DIRECTIVE -> Here is a block of records. Copy every line in it that includes "Bozkurt".

SUPPLIED RECORDS ->
^^^^^^^^

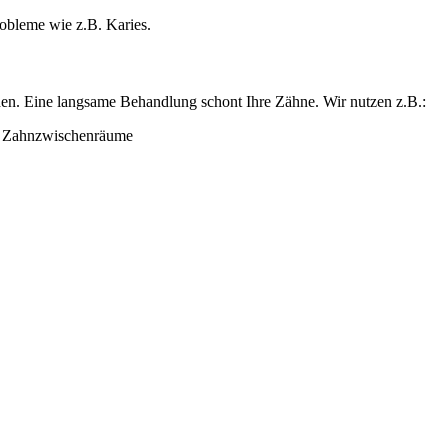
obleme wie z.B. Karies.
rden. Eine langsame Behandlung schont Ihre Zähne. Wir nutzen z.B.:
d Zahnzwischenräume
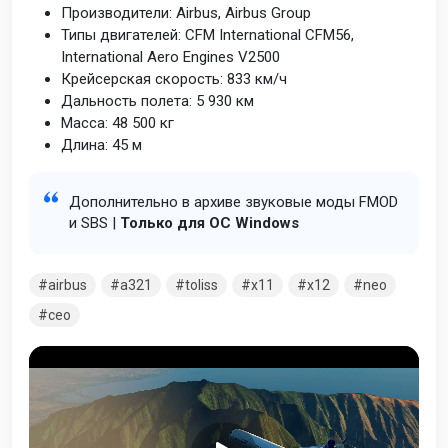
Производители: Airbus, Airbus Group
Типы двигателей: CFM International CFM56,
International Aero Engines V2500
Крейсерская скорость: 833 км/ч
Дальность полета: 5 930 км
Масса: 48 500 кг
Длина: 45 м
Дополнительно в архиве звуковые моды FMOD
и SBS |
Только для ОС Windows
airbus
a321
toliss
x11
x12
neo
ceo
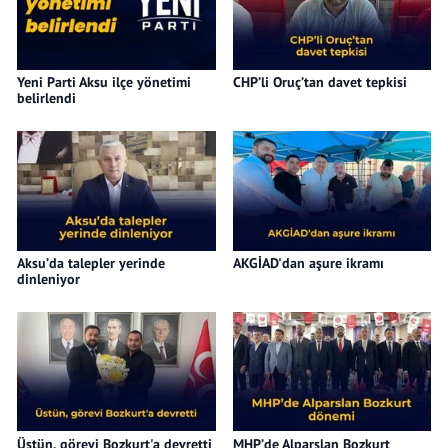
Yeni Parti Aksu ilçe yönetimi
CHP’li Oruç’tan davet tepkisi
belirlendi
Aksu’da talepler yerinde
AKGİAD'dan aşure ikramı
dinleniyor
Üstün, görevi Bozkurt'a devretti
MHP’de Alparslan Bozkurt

^^^^^^^^

ANSWER BELOW ->
Üstün, görevi Bozkurt'a devretti
MHP’de Alparslan Bozkurt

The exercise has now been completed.